● **WHAT IS NEEDED**:
Repeat nothing but the line containing "(fp_line (start 3.75 -2.8) (end 3.75 2.8)" and the lines that follow it, up to and including the last line of the data below.

[Records from a data collection]
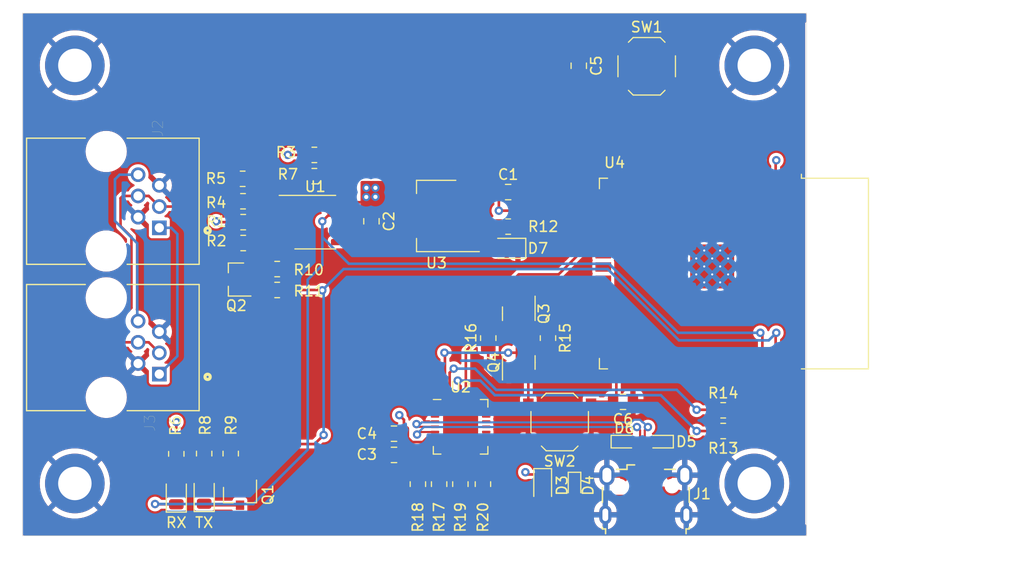
<source format=kicad_pcb>
(kicad_pcb (version 20221018) (generator pcbnew)

  (general
    (thickness 1.6)
  )

  (paper "A4")
  (layers
    (0 "F.Cu" signal)
    (1 "In1.Cu" signal)
    (2 "In2.Cu" signal)
    (31 "B.Cu" signal)
    (32 "B.Adhes" user "B.Adhesive")
    (33 "F.Adhes" user "F.Adhesive")
    (34 "B.Paste" user)
    (35 "F.Paste" user)
    (36 "B.SilkS" user "B.Silkscreen")
    (37 "F.SilkS" user "F.Silkscreen")
    (38 "B.Mask" user)
    (39 "F.Mask" user)
    (40 "Dwgs.User" user "User.Drawings")
    (41 "Cmts.User" user "User.Comments")
    (42 "Eco1.User" user "User.Eco1")
    (43 "Eco2.User" user "User.Eco2")
    (44 "Edge.Cuts" user)
    (45 "Margin" user)
    (46 "B.CrtYd" user "B.Courtyard")
    (47 "F.CrtYd" user "F.Courtyard")
    (48 "B.Fab" user)
    (49 "F.Fab" user)
  )

  (setup
    (stackup
      (layer "F.SilkS" (type "Top Silk Screen"))
      (layer "F.Paste" (type "Top Solder Paste"))
      (layer "F.Mask" (type "Top Solder Mask") (thickness 0.01))
      (layer "F.Cu" (type "copper") (thickness 0.035))
      (layer "dielectric 1" (type "core") (thickness 0.48) (material "FR4") (epsilon_r 4.5) (loss_tangent 0.02))
      (layer "In1.Cu" (type "copper") (thickness 0.035))
      (layer "dielectric 2" (type "prepreg") (thickness 0.48) (material "FR4") (epsilon_r 4.5) (loss_tangent 0.02))
      (layer "In2.Cu" (type "copper") (thickness 0.035))
      (layer "dielectric 3" (type "core") (thickness 0.48) (material "FR4") (epsilon_r 4.5) (loss_tangent 0.02))
      (layer "B.Cu" (type "copper") (thickness 0.035))
      (layer "B.Mask" (type "Bottom Solder Mask") (thickness 0.01))
      (layer "B.Paste" (type "Bottom Solder Paste"))
      (layer "B.SilkS" (type "Bottom Silk Screen"))
      (copper_finish "None")
      (dielectric_constraints no)
    )
    (pad_to_mask_clearance 0)
    (pcbplotparams
      (layerselection 0x00010fc_ffffffff)
      (plot_on_all_layers_selection 0x0000000_00000000)
      (disableapertmacros false)
      (usegerberextensions false)
      (usegerberattributes true)
      (usegerberadvancedattributes true)
      (creategerberjobfile true)
      (dashed_line_dash_ratio 12.000000)
      (dashed_line_gap_ratio 3.000000)
      (svgprecision 4)
      (plotframeref false)
      (viasonmask false)
      (mode 1)
      (useauxorigin false)
      (hpglpennumber 1)
      (hpglpenspeed 20)
      (hpglpendiameter 15.000000)
      (dxfpolygonmode true)
      (dxfimperialunits true)
      (dxfusepcbnewfont true)
      (psnegative false)
      (psa4output false)
      (plotreference true)
      (plotvalue true)
      (plotinvisibletext false)
      (sketchpadsonfab false)
      (subtractmaskfromsilk false)
      (outputformat 1)
      (mirror false)
      (drillshape 1)
      (scaleselection 1)
      (outputdirectory "")
    )
  )

  (net 0 "")
  (net 1 "GND")
  (net 2 "+5V")
  (net 3 "+3.3V")
  (net 4 "Net-(J2-Pad1)")
  (net 5 "/LocoNet/loconet")
  (net 6 "Net-(J2-Pad6)")
  (net 7 "/LnRx")
  (net 8 "Net-(D1-A)")
  (net 9 "Net-(D2-K)")
  (net 10 "Net-(D2-A)")
  (net 11 "VBUS")
  (net 12 "/ESP32 Support HW/USB_DP")
  (net 13 "/ESP32 Support HW/USB_DN")
  (net 14 "Net-(D7-A)")
  (net 15 "unconnected-(J1-ID-Pad4)")
  (net 16 "Net-(Q1-B)")
  (net 17 "Net-(Q2-B)")
  (net 18 "Net-(Q2-E)")
  (net 19 "Net-(Q3-B)")
  (net 20 "/ESP32 Support HW/RTS")
  (net 21 "Net-(Q4-B)")
  (net 22 "/ESP32 Support HW/DTR")
  (net 23 "Net-(U1--)")
  (net 24 "Net-(U1-+)")
  (net 25 "/LnTx")
  (net 26 "/ESP32 Support HW/RX")
  (net 27 "/ESP32 Support HW/TX")
  (net 28 "Net-(U2-VBUS)")
  (net 29 "Net-(U2-~{RST})")
  (net 30 "Net-(U2-~{SUSPEND})")
  (net 31 "unconnected-(U1-BAL-Pad5)")
  (net 32 "unconnected-(U1-STRB-Pad6)")
  (net 33 "unconnected-(U2-~{DCD}-Pad1)")
  (net 34 "unconnected-(U2-~{RI}{slash}CLK-Pad2)")
  (net 35 "unconnected-(U2-NC-Pad10)")
  (net 36 "unconnected-(U2-SUSPEND-Pad12)")
  (net 37 "unconnected-(U2-CHREN-Pad13)")
  (net 38 "unconnected-(U2-CHR1-Pad14)")
  (net 39 "unconnected-(U2-CHR0-Pad15)")
  (net 40 "unconnected-(U2-~{WAKEUP}{slash}GPIO.3-Pad16)")
  (net 41 "unconnected-(U2-RS485{slash}GPIO.2-Pad17)")
  (net 42 "unconnected-(U2-~{RXT}{slash}GPIO.1-Pad18)")
  (net 43 "unconnected-(U2-~{TXT}{slash}GPIO.0-Pad19)")
  (net 44 "unconnected-(U2-GPIO.6-Pad20)")
  (net 45 "unconnected-(U2-GPIO.5-Pad21)")
  (net 46 "unconnected-(U2-GPIO.4-Pad22)")
  (net 47 "unconnected-(U2-~{CTS}-Pad23)")
  (net 48 "unconnected-(U2-~{DSR}-Pad27)")
  (net 49 "unconnected-(U4-SENSOR_VP-Pad4)")
  (net 50 "unconnected-(U4-SENSOR_VN-Pad5)")
  (net 51 "unconnected-(U4-IO34-Pad6)")
  (net 52 "unconnected-(U4-IO35-Pad7)")
  (net 53 "unconnected-(U4-IO32-Pad8)")
  (net 54 "unconnected-(U4-IO33-Pad9)")
  (net 55 "unconnected-(U4-IO25-Pad10)")
  (net 56 "unconnected-(U4-IO26-Pad11)")
  (net 57 "unconnected-(U4-IO27-Pad12)")
  (net 58 "unconnected-(U4-IO14-Pad13)")
  (net 59 "unconnected-(U4-IO12-Pad14)")
  (net 60 "unconnected-(U4-IO13-Pad16)")
  (net 61 "unconnected-(U4-SHD{slash}SD2-Pad17)")
  (net 62 "unconnected-(U4-SWP{slash}SD3-Pad18)")
  (net 63 "unconnected-(U4-SCS{slash}CMD-Pad19)")
  (net 64 "unconnected-(U4-SCK{slash}CLK-Pad20)")
  (net 65 "unconnected-(U4-SDO{slash}SD0-Pad21)")
  (net 66 "unconnected-(U4-SDI{slash}SD1-Pad22)")
  (net 67 "unconnected-(U4-IO15-Pad23)")
  (net 68 "unconnected-(U4-IO2-Pad24)")
  (net 69 "unconnected-(U4-IO4-Pad26)")
  (net 70 "unconnected-(U4-IO16-Pad27)")
  (net 71 "unconnected-(U4-IO17-Pad28)")
  (net 72 "unconnected-(U4-IO5-Pad29)")
  (net 73 "unconnected-(U4-IO18-Pad30)")
  (net 74 "unconnected-(U4-IO19-Pad31)")
  (net 75 "unconnected-(U4-NC-Pad32)")
  (net 76 "unconnected-(U4-IO21-Pad33)")
  (net 77 "/EN")
  (net 78 "/Io0")
  (net 79 "/TX0")
  (net 80 "/RX0")

  (footprint "LED_SMD:LED_0805_2012Metric" (layer "F.Cu") (at 44.704 116.055 90))

  (footprint "Connector_USB:USB_Micro-B_Wuerth_629105150521" (layer "F.Cu") (at 89.625 116.05))

  (footprint "LocoNetInterface:AMPHENOL_RJE0166001" (layer "F.Cu") (at 38 88 -90))

  (footprint "LocoNetInterface:AMPHENOL_RJE0166001" (layer "F.Cu") (at 38 102 -90))

  (footprint "Resistor_SMD:R_0805_2012Metric" (layer "F.Cu") (at 51.1048 89.9978))

  (footprint "Resistor_SMD:R_0805_2012Metric" (layer "F.Cu") (at 51.1048 91.9988 180))

  (footprint "Resistor_SMD:R_0805_2012Metric" (layer "F.Cu") (at 57.912 83.566 180))

  (footprint "Resistor_SMD:R_0805_2012Metric" (layer "F.Cu") (at 51.0875 88))

  (footprint "Resistor_SMD:R_0805_2012Metric" (layer "F.Cu") (at 51.054 85.852 180))

  (footprint "Resistor_SMD:R_0805_2012Metric" (layer "F.Cu") (at 44.704 112.1665 90))

  (footprint "Resistor_SMD:R_0805_2012Metric" (layer "F.Cu") (at 57.9125 85.598 180))

  (footprint "Resistor_SMD:R_0805_2012Metric" (layer "F.Cu") (at 47.371 112.141 90))

  (footprint "Resistor_SMD:R_0805_2012Metric" (layer "F.Cu") (at 49.911 112.141 -90))

  (footprint "Resistor_SMD:R_0805_2012Metric" (layer "F.Cu") (at 54.356 94.488 180))

  (footprint "Resistor_SMD:R_0805_2012Metric" (layer "F.Cu") (at 54.356 96.488 180))

  (footprint "Button_Switch_SMD:SW_Push_1P1T_XKB_TS-1187A" (layer "F.Cu") (at 89.71 75.087))

  (footprint "Package_SO:SOIC-8_3.9x4.9mm_P1.27mm" (layer "F.Cu") (at 58 90))

  (footprint "MountingHole:MountingHole_3.2mm_M3_ISO7380_Pad" (layer "F.Cu") (at 35 75))

  (footprint "MountingHole:MountingHole_3.2mm_M3_ISO7380_Pad" (layer "F.Cu") (at 35 115))

  (footprint "MountingHole:MountingHole_3.2mm_M3_ISO7380_Pad" (layer "F.Cu") (at 100 115))

  (footprint "MountingHole:MountingHole_3.2mm_M3_ISO7380_Pad" (layer "F.Cu") (at 100 75))

  (footprint "LED_SMD:LED_0805_2012Metric" (layer "F.Cu") (at 47.371 115.9995 90))

  (footprint "Package_TO_SOT_SMD:SOT-23" (layer "F.Cu") (at 50.8 116.078 -90))

  (footprint "Package_TO_SOT_SMD:SOT-23" (layer "F.Cu") (at 50.4435 95.488 180))

  (footprint "Package_TO_SOT_SMD:SOT-223-3_TabPin2" (layer "F.Cu") (at 69.596 89.408 180))

  (footprint "Resistor_SMD:R_0805_2012Metric" (layer "F.Cu") (at 76.454 90.424 180))

  (footprint "Capacitor_SMD:C_0805_2012Metric" (layer "F.Cu") (at 76.454 87.122))

  (footprint "Resistor_SMD:R_0805_2012Metric" (layer "F.Cu") (at 97.028 109.982 180))

  (footprint "Package_TO_SOT_SMD:SOT-23" (layer "F.Cu") (at 77.47 103.4265 90))

  (footprint "Capacitor_SMD:C_0805_2012Metric" (layer "F.Cu") (at 83.21 75.037 -90))

  (footprint "Resistor_SMD:R_0805_2012Metric" (layer "F.Cu") (at 80.264 101.092 -90))

  (footprint "Resistor_SMD:R_0805_2012Metric" (layer "F.Cu") (at 69.85 115.062 -90))

  (footprint "Resistor_SMD:R_0805_2012Metric" (layer "F.Cu") (at 74.041 115.062 90))

  (footprint "Capacitor_SMD:C_0805_2012Metric" (layer "F.Cu") (at 63.373 89.916 -90))

  (footprint "RF_Module:ESP32-WROOM-32" (layer "F.Cu") (at 95.065 94.9175 -90))

  (footprint "Resistor_SMD:R_0805_2012Metric" (layer "F.Cu") (at 97.028 108))

  (footprint "Resistor_SMD:R_0805_2012Metric" (layer "F.Cu") (at 67.818 115.062 90))

  (footprint "Package_TO_SOT_SMD:SOT-23" (layer "F.Cu") (at 77.47 98.7575 -90))

  (footprint "Package_DFN_QFN:QFN-28-1EP_5x5mm_P0.5mm_EP3.35x3.35mm" (layer "F.Cu") (at 71.905 109.578))

  (footprint "Diode_SMD:D_SOD-323" (layer "F.Cu") (at 79.756 115.189 -90))

  (footprint "Resistor_SMD:R_0805_2012Metric" (layer "F.Cu") (at 71.882 115.062 90))

  (footprint "Capacitor_SMD:C_0805_2012Metric" (layer "F.Cu") (at 65.532 110.236))

  (footprint "Resistor_SMD:R_0805_2012Metric" (layer "F.Cu") (at 74.549 101.092 90))

  (footprint "Capacitor_SMD:C_0805_2012Metric" (layer "F.Cu") (at 87.442 107.188 180))

  (footprint "Diode_SMD:D_SOD-523" (layer "F.Cu") (at 90.997 111 180))

  (footprint "Button_Switch_SMD:SW_Push_1P1T_XKB_TS-1187A" (layer "F.Cu")
    (tstamp b106b5cf-94ce-4cae-af06-7c058099ffd9)
    (at 81.384 109.12 180)
    (descr "SMD Tactile Switch, http://www.helloxkb.com/public/images/pdf/TS-1187A-X-X-X.pdf")
    (tags "SPST Tactile Switch")
    (property "Sheetfile" "Esp32Supp.kicad_sch")
    (property "Sheetname" "ESP32 Support HW")
    (property "ki_description" "Push button switch, generic, two pins")
    (property "ki_keywords" "switch normally-open pushbutton push-button")
    (path "/e1950aa5-d54a-43fe-a31e-4c9ae1b04f9d/5fe3c9f8-6c98-49cd-82e8-b5ee2d832189")
    (attr smd)
    (fp_text reference "SW2" (at 0 -3.75) (layer "F.SilkS")
        (effects (font (size 1 1) (thickness 0.15)))
      (tstamp 75d0cf78-b270-4f27-9720-f99d8e0a251f)
    )
    (fp_text value "SW_Push" (at 0 3.75) (layer "F.Fab")
        (effects (font (size 1 1) (thickness 0.15)))
      (tstamp 33a9ed30-1808-4c9c-ac11-a1c877c70c7a)
    )
    (fp_text user "${REFERENCE}" (at 0 -3.75) (layer "F.Fab")
        (effects (font (size 1 1) (thickness 0.15)))
      (tstamp f2251f79-7955-4995-8cae-6014ec60af43)
    )
    (fp_line (start -2.75 -1) (end -2.75 1)
      (stroke (width 0.12) (type solid)) (layer "F.SilkS") (tstamp 4a212848-8fa3-4c6a-8c50-f1de6897aacb))
    (fp_line (start -1.75 -2.3) (end -1.3 -2.75)
      (stroke (width 0.12) (type solid)) (layer "F.SilkS") (tstamp d92f64cc-3cff-4d78-b6f4-2faf6a95dc6d))
    (fp_line (start -1.75 2.3) (end -1.3 2.75)
      (stroke (width 0.12) (type solid)) (layer "F.SilkS") (tstamp 5c40016d-07c7-45b5-afec-345703170073))
    (fp_line (start -1.3 -2.75) (end 1.3 -2.75)
      (stroke (width 0.12) (type solid)) (layer "F.SilkS") (tstamp 871bd84d-37de-491d-8747-581c7882572c))
    (fp_line (start -1.3 2.75) (end 1.3 2.75)
      (stroke (width 0.12) (type solid)) (layer "F.SilkS") (tstamp 304a251b-f47a-4471-9eb9-e07f659f905a))
    (fp_line (start 1.75 -2.3) (end 1.3 -2.75)
      (stroke (width 0.12) (type solid)) (layer "F.SilkS") (tstamp b0e4bfae-758f-4a4e-8740-11ab15f1e111))
    (fp_line (start 1.75 2.3) (end 1.3 2.75)
      (stroke (width 0.12) (type solid)) (layer "F.SilkS") (tstamp 0b19a915-f765-4a8d-b608-3c4aa9e6a367))
    (fp_line (start 2.75 -1) (end 2.75 1)
      (stroke (width 0.12) (type solid)) (layer "F.SilkS") (tstamp cb9d9f78-7d3f-495c-8a4f-0a585f532507))
    (fp_line (start -3.75 -2.8) (end 3.75 -2.8)
      (stroke (width 0.05) (type solid)) (layer "F.CrtYd") (tstamp 78cabbb7-d66e-4346-84e6-3bfef51c0940))
    (fp_line (start -3.75 2.8) (end -3.75 -2.8)
      (stroke (width 0.05) (type solid)) (layer "F.CrtYd") (tstamp 88aaba13-0269-4363-b00d-07ee17446d8b))
    (fp_line (start 3.75 -2.8) (end 3.75 2.8)
      (stroke (width 0.05) (type solid)) (layer "F.CrtYd") (tstamp 71fb88a2-41ba-4c2b-aeb1-c57c6087fa50))
    (fp_line (start 3.75 2.8) (end -3.75 2.8)
      (stroke (width 0.05) (type solid)) (layer "F.CrtYd") (tstamp 5059b786-a9e4-4168-a396-7fa3e1a9c107))
    (fp_line (start -2.9 -2.1) (end -2.9 -1.6)
      (stroke (width 0.1) (type solid)) (layer "F.Fab") (tstamp 23f3f9fe-aaa6-40e1-a2ca-25ee068fd404))
    (fp_line (start -2.9 2.1) (end -2.9 1.6)
      (stroke (width 0.1) (type solid)) (layer "F.Fab") (tstamp e423987f-2197-44b8-b674-07badee91212))
    (fp_line (start -2.4 -1.4) (end -1.4 -2.4)
      (stroke (width 0.1) (type solid)) (layer "F.Fab") (tstamp d516375c-3ba4-490c-aaa9-0f85784cb939))
    (fp_line (start -2.4 -1.25) (end -2.4 -1.4)
      (stroke (width 0.1) (type solid)) (layer "F.Fab") (tstamp 5d69bba1-9885-4e6d-8979-058d618ee5d5))
    (fp_line (start -2.4 1.4) (end -2.4 1.25)
      (stroke (width 0.1) (type solid)) (layer "F.Fab") (tstamp 8e16163e-c1e9-463c-a126-4b131615642b))
    (fp_line (start -1.4 -2.4) (end -1.25 -2.4)
      (stroke (width 0.1) (type solid)) (layer "F.Fab") (tstamp 0319a1e7-f1af-4f81-ac8d-13a153ae859a))
    (fp_line (start -1.4 2.4) (end -2.4 1.4)
 
... [655764 chars truncated]
</source>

● **REPLY**:
    (fp_line (start 3.75 -2.8) (end 3.75 2.8)
      (stroke (width 0.05) (type solid)) (layer "F.CrtYd") (tstamp 71fb88a2-41ba-4c2b-aeb1-c57c6087fa50))
    (fp_line (start 3.75 2.8) (end -3.75 2.8)
      (stroke (width 0.05) (type solid)) (layer "F.CrtYd") (tstamp 5059b786-a9e4-4168-a396-7fa3e1a9c107))
    (fp_line (start -2.9 -2.1) (end -2.9 -1.6)
      (stroke (width 0.1) (type solid)) (layer "F.Fab") (tstamp 23f3f9fe-aaa6-40e1-a2ca-25ee068fd404))
    (fp_line (start -2.9 2.1) (end -2.9 1.6)
      (stroke (width 0.1) (type solid)) (layer "F.Fab") (tstamp e423987f-2197-44b8-b674-07badee91212))
    (fp_line (start -2.4 -1.4) (end -1.4 -2.4)
      (stroke (width 0.1) (type solid)) (layer "F.Fab") (tstamp d516375c-3ba4-490c-aaa9-0f85784cb939))
    (fp_line (start -2.4 -1.25) (end -2.4 -1.4)
      (stroke (width 0.1) (type solid)) (layer "F.Fab") (tstamp 5d69bba1-9885-4e6d-8979-058d618ee5d5))
    (fp_line (start -2.4 1.4) (end -2.4 1.25)
      (stroke (width 0.1) (type solid)) (layer "F.Fab") (tstamp 8e16163e-c1e9-463c-a126-4b131615642b))
    (fp_line (start -1.4 -2.4) (end -1.25 -2.4)
      (stroke (width 0.1) (type solid)) (layer "F.Fab") (tstamp 0319a1e7-f1af-4f81-ac8d-13a153ae859a))
    (fp_line (start -1.4 2.4) (end -2.4 1.4)
 
... [655764 chars truncated]
</source>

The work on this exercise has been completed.